St Benet's Kentish Town, the chancel pipe organ and its gallery.
St Benet’s Kentish Town, the chancel pipe organ and its gallery.

The church has a small, two-manual pipe organ sited in a gallery high above the north side of the chancel. In an earlier incarnation this instrument had been a house organ designed and built by the eminent London firm of Gray and Davidson, and exhibited at the Great Exhibition (1861). It was rebuilt and enlarged in 1933 by the far less eminent firm of Richards & Matthews of Finchley.  More …
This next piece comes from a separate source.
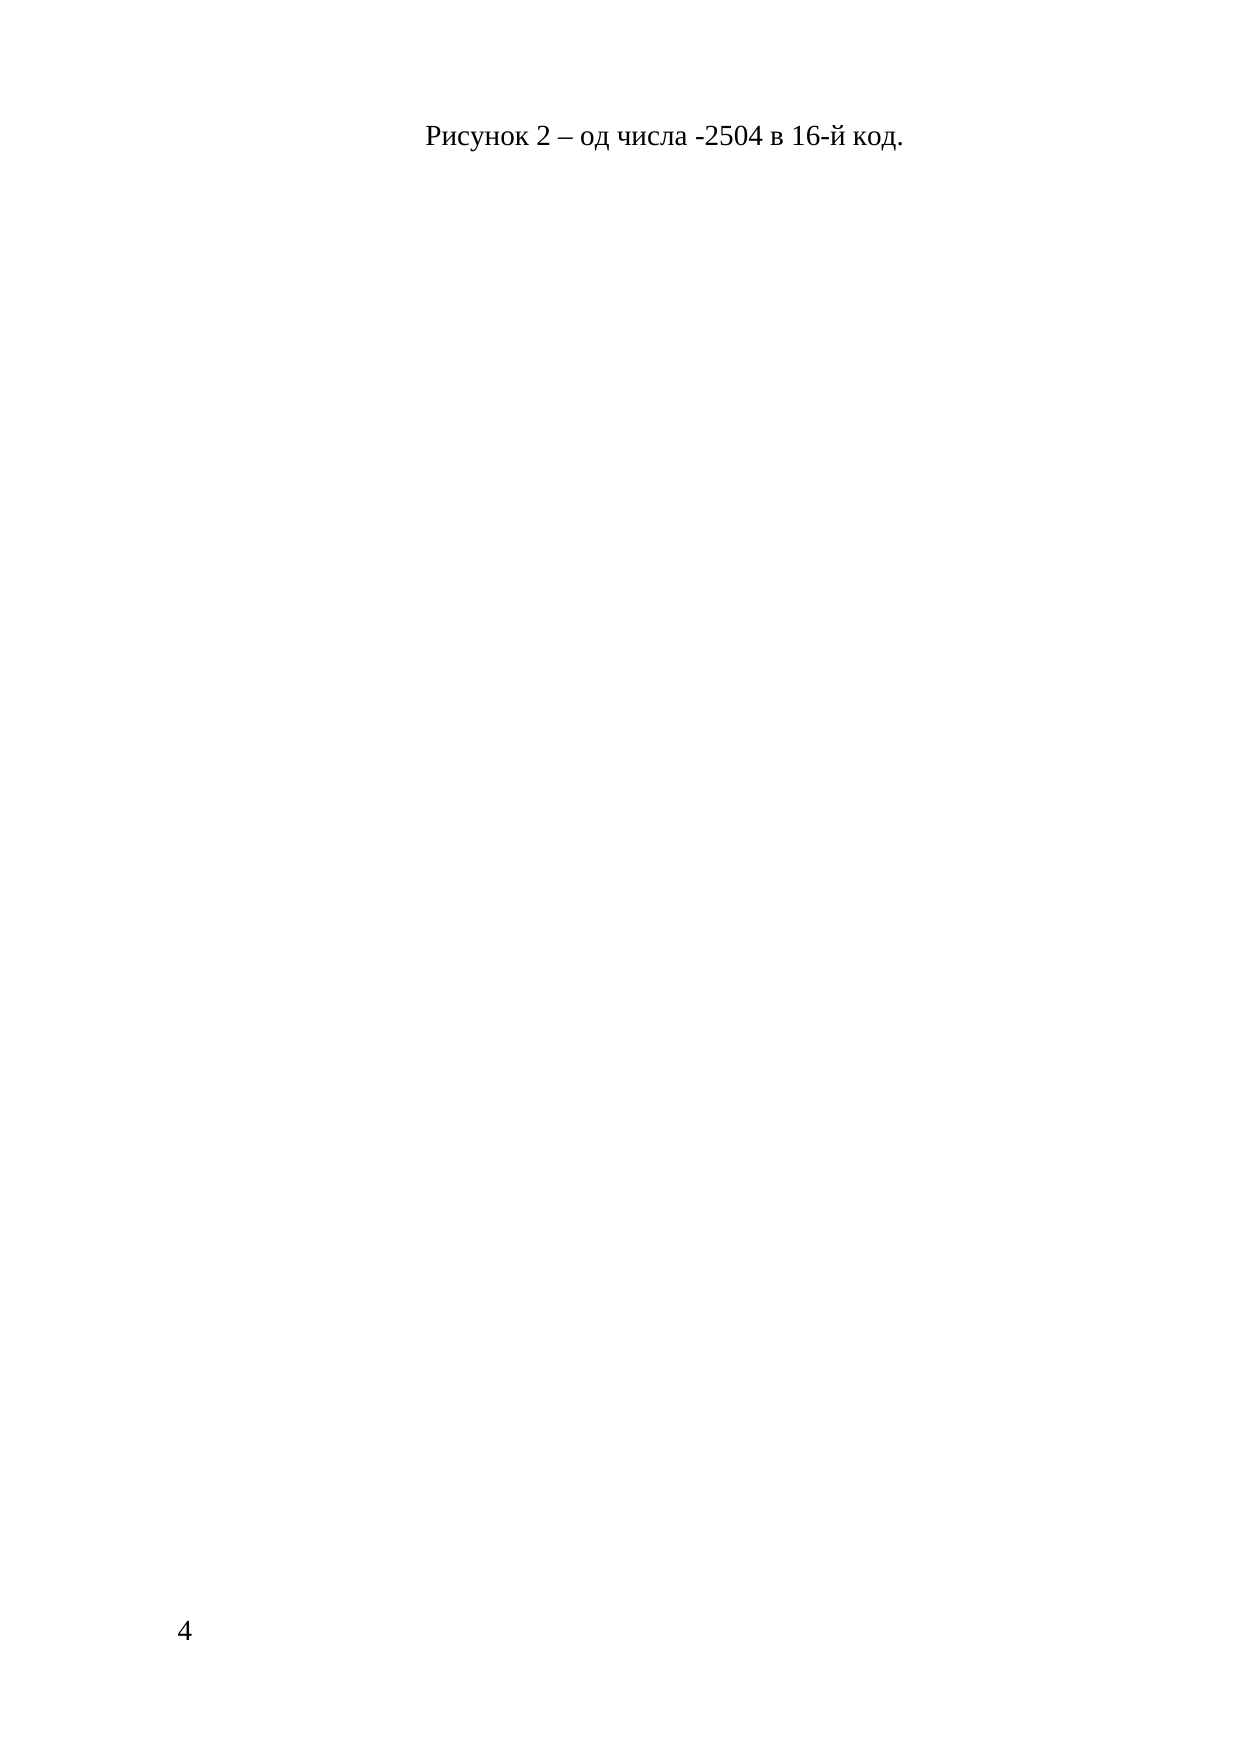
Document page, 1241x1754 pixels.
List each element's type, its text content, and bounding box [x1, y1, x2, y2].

text Рисунок 2 – од числа -2504 в 16-й код. [177, 118, 1152, 152]
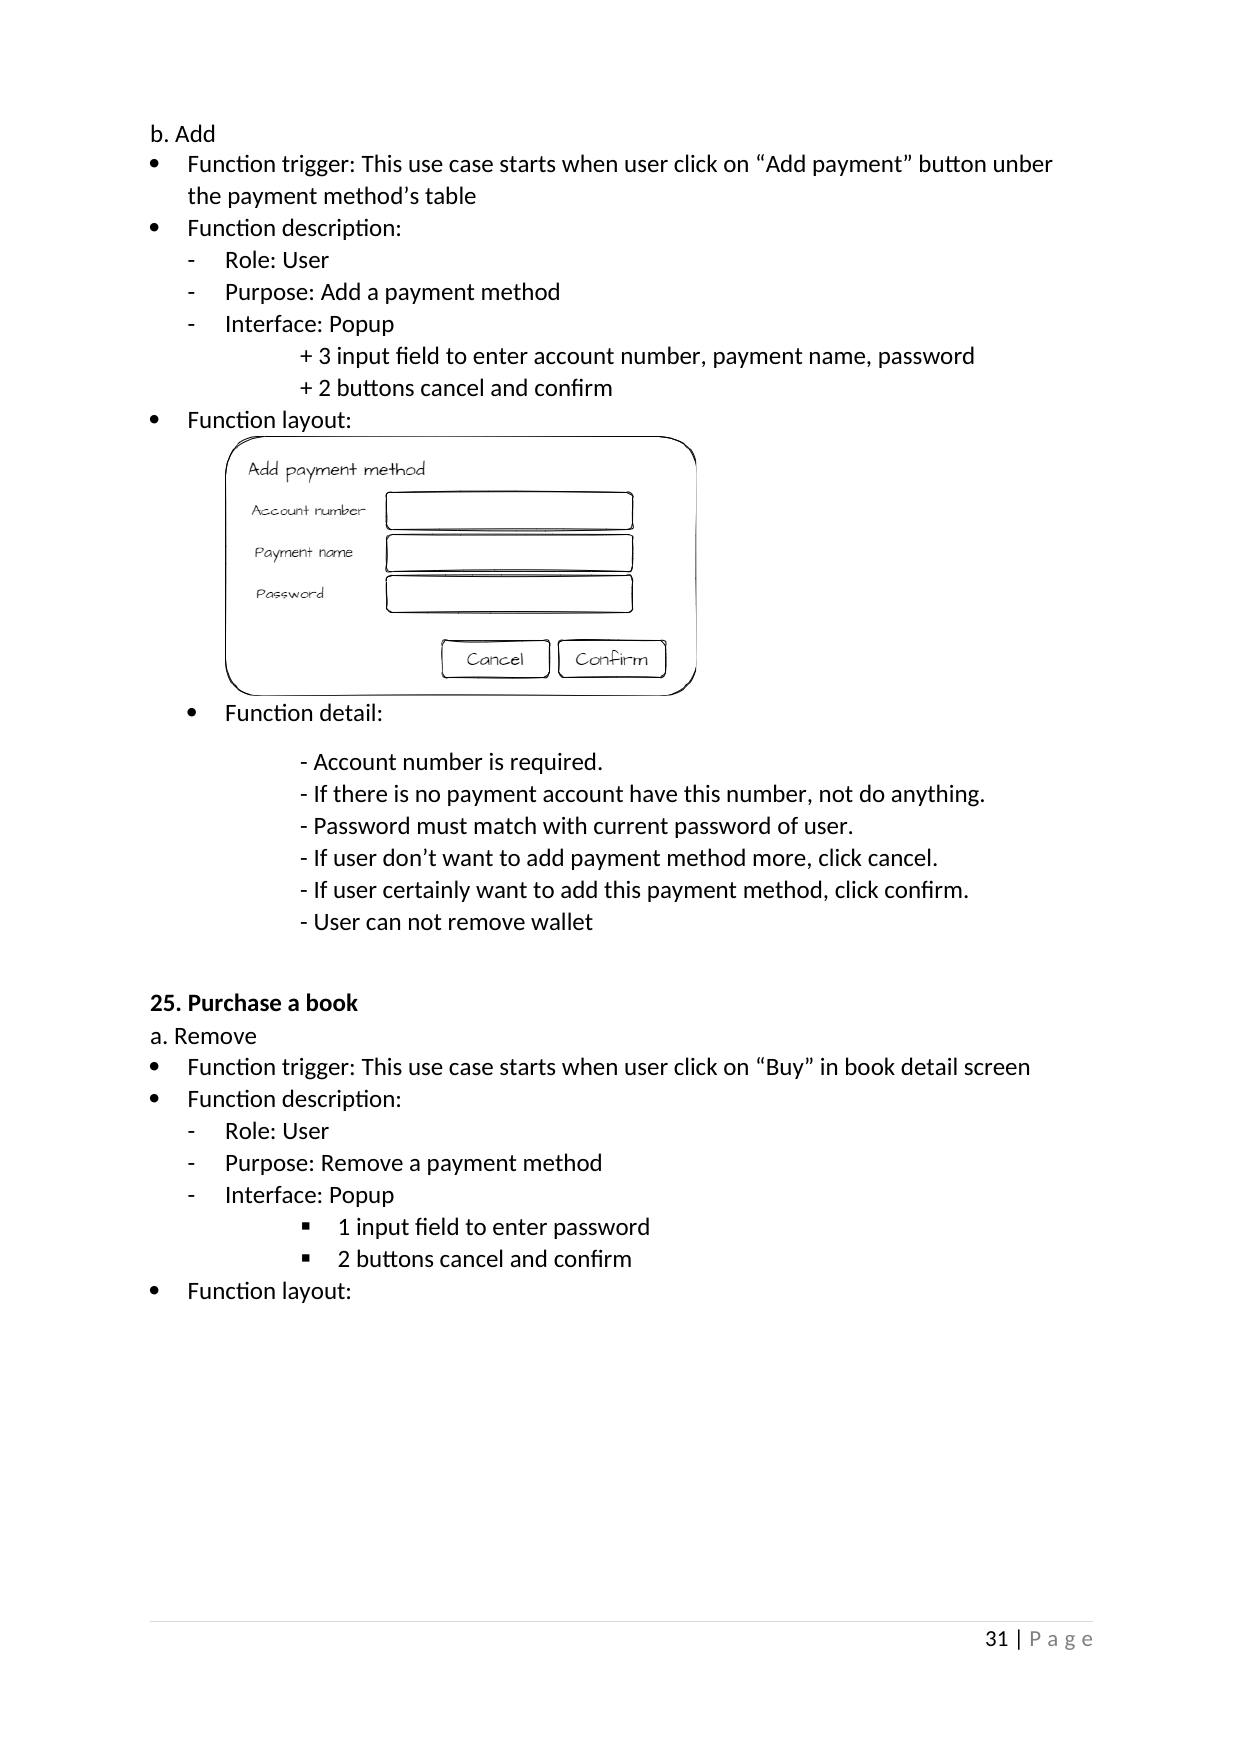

In its elevated chancel position the organ’s primary function was to accompany the liturgical action in the chancel area, sung masses and the Daily Office. The instrument struggles to support worship in the nave. (See also …). Even in the chancel the separation of the organ and organist from those below is musically demanding.  In short, the pipe organ in St Benet’s was always a very limited liturgical organ and although still in situ it is now unplayable.

Thus, in around 2000 the parish purchased a large, brand new electronic (pipeless) instrument from Wyvern Organs; more … .

Built before the days of digital technology, the Wyvern instrument is nonetheless a joy to play, not only for the well-designed console and keyboard action but also for the quality of its sampled sound; money seems to have been well invested in a very high-quality speaker system.

The instrument’s specification is large by any standard and it really does sound very good in the building. The reed stops seem particularly effective. Most importantly this ‘new’ instrument is able to support the needs of parish worship in general and congregational singing in particular. The folk of St Benet’s do sing well.

A small confession here is that on my first visit I was a bit disappointed to find  only an electric, pipeless instrument to play on, even though I knew the pipe organ here to be no masterpiece. You see, I had played it before, some 30 years or so ago and rather enjoyed it …  not so much for the instrument but for the crows-nest position of the organist!

But this rather splendid electric, pipeless machine has won me over to the potential of the pipeless organ.

Trivia/l point: according to Rev’d Dr Peter Anthony, the priest in charge, the large crucifix above the high altar was originally part of the set decoration for the 1964 film ‘Becket’.